= Beginning of Section =

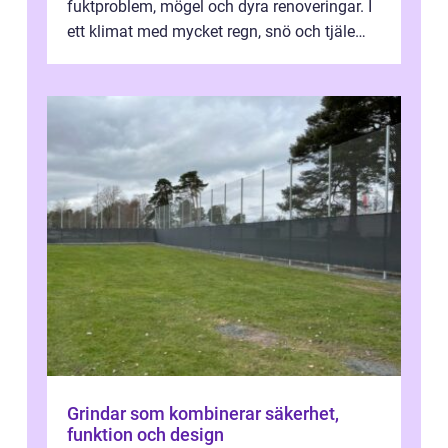
fuktproblem, mögel och dyra renoveringar. I
ett klimat med mycket regn, snö och tjäle
utsätts hus i Mariestad för stor...
Grindar som kombinerar säkerhet,
funktion och design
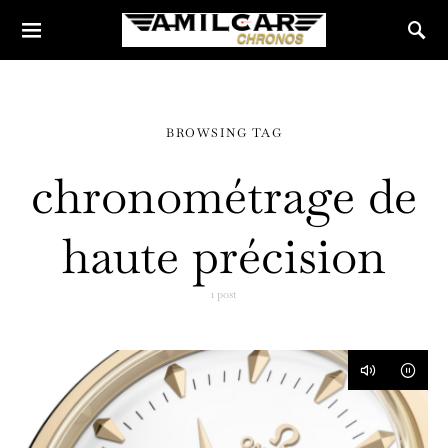
BROWSING TAG
chronométrage de
haute précision
1 post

= End of Section =

What you are asked to do =
Repeat the listing word for word, but without its pictures.

Result =
fuktproblem, mögel och dyra renoveringar. I
ett klimat med mycket regn, snö och tjäle
utsätts hus i Mariestad för stor...
Grindar som kombinerar säkerhet,
funktion och design
BROWSING TAG
chronométrage de
haute précision
1 post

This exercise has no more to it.